Leo en el diccionario ideológico de Julio Casares, mi viejo compañero de siempre, que lo ambiguo es aquello que “se puede entender de varios modos”. Y también es “lo incierto y confuso”. Pues de esta manera han orientado su caminar los estrategas del proceso independentista catalán.
La confusión da para mucho. Quien la utiliza con habilidad e inteligencia puede pasar por bueno y malo, según le convenga en cada momento; intrépido o prudente; patriota o traidor. Así, Puigdemont en Bruselas, puede ser el ejemplo modernísimo del libertador de un pueblo, o un fantasma. Y Junqueras, desde la cárcel, rompe la coalición que unía a los separatistas catalanes, porque a partir del 21 de diciembre espera reunirlos a todos bajo su mando sin mayores conflictos.

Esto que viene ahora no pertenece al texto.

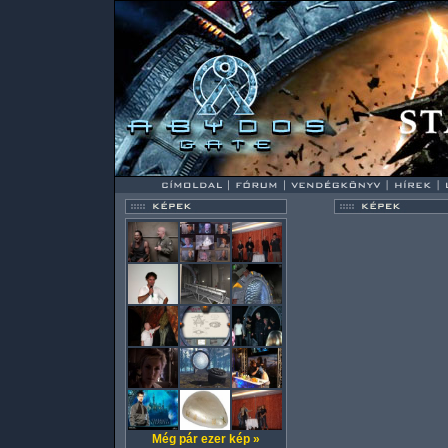
Még pár ezer kép »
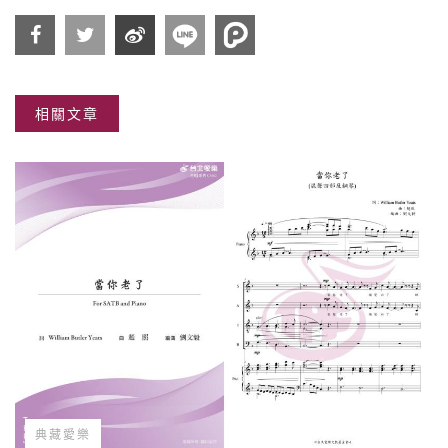
分享
分享
分享
相關文章
到
到
到微
Facebook
Twitter
博
典藏愛樂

Pero donde se aprecia con total claridad esta farsa de trampantojos es en la declaración realizada por Carme Forcadell ante el Tribunal Supremo el pasado jueves día 9 de noviembre. Ahora resulta que la Declaración Unilateral de Independencia, que ella empujó de forma decidida desde la presidencia del Parlamento catalán, “fue simbólica”. Algo así como la manifestación de un deseo, un canto al sol que, no obstante, puede ser defendido con éxito por un abogado despierto ante un tribunal de justicia y hacer dudar al magistrado más avezado, imparcial y garantista.

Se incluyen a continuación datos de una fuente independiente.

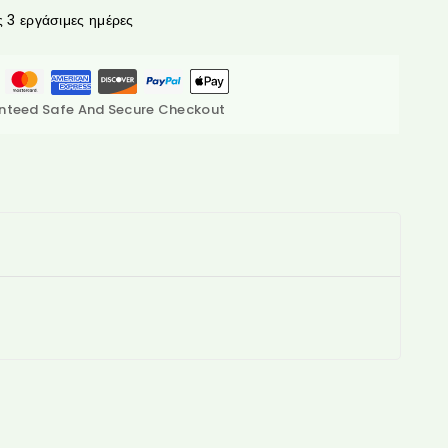
3 εργάσιμες ημέρες
nteed Safe And Secure Checkout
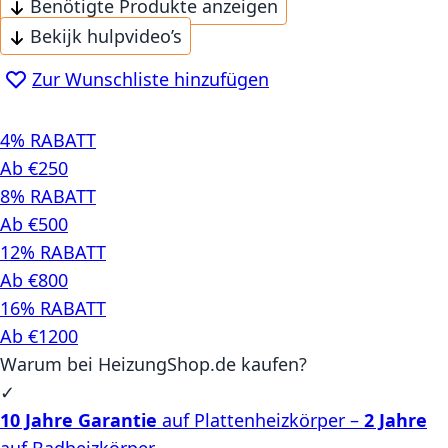
Benötigte Produkte anzeigen
Bekijk hulpvideo’s
Zur Wunschliste hinzufügen
4% RABATT
Ab €250
8% RABATT
Ab €500
12% RABATT
Ab €800
16% RABATT
Ab €1200
Warum bei HeizungShop.de kaufen?
✓
10 Jahre Garantie
auf Plattenheizkörper –
2 Jahre
auf Badheizkörper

Porque todo depende del perfil que adopten ante los tribunales. Pueden ir de íntegros y sobrados separatistas, y el juez los envía a la cárcel sin mayores matices; o pueden huir de la represión española a otro país que “les permita hablar sin restricción, defender sus derechos y darles cobijo”. También cabe achicarse como Forcadell, pues todo vale si el fin es servir a la causa de la independencia. Porque todos los ambiguos son ciudadanos “perseguidos” y “han de defenderse con las armas que tengan a mano en cada momento”.
Política de altura
El Gobierno, los socialistas y no digamos ese partido de raíces tan someras, llamado Ciudadanos, se asuntaron cuando la jueza Lamela envió a prisión incondicional a medio gobierno del destituido Puigdemont, y trasladaron que las cosas deberían cambiar. El separatismo catalán más brutamontes, indignado, llegó a denunciar que la Audiencia Nacional hace lo que ordena la Fiscalía Anticorrupción, sobre la que manda el Gobierno. Y estas dudas y miedos fueron interpretados como que el Gobierno podría ablandar la severidad de una jueza.

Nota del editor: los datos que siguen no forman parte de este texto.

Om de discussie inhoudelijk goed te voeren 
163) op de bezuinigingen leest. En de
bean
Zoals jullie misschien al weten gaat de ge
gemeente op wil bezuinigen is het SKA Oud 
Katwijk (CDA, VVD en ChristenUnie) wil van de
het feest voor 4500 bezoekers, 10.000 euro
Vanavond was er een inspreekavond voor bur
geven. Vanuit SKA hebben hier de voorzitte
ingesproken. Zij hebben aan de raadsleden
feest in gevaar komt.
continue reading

Otra equivocación: de nuevo aparecía la forma rugosa con que el Gobierno conduce esta larga marcha. Porque no era necesaria mayor preocupación, ya que la ambigüedad del discurso separatista siempre acaba por aparecer y deja las cosas en su sitio, es decir, en la confusión.
Lo más urgente en este momento es no ponerse nervioso y trabajar para que las fuerzas separatistas no alcancen la mayoría absoluta en el Parlamento la noche del 21-D, pues el Estado, otra vez, tendría que cumplir su papel de Sísifo: volver a empezar. Aunque quizás lo más relevante sea hacer entender a la mayoría de la población que el principal motivo que inspira a la democracia es hacer leyes justas y que se cumplan. Y aquí -o al menos en Cataluña- hace tiempo que no ocurre de esa manera. Sin irnos muy lejos, “la huelga de país”, que realizaron el pasado miércoles día 8, fue el carnaval de la ilegalidad. Que unos centenares de bachilleres cortaran las vías del AVE es un buen ejemplo. Menos preocupación y más política de altura.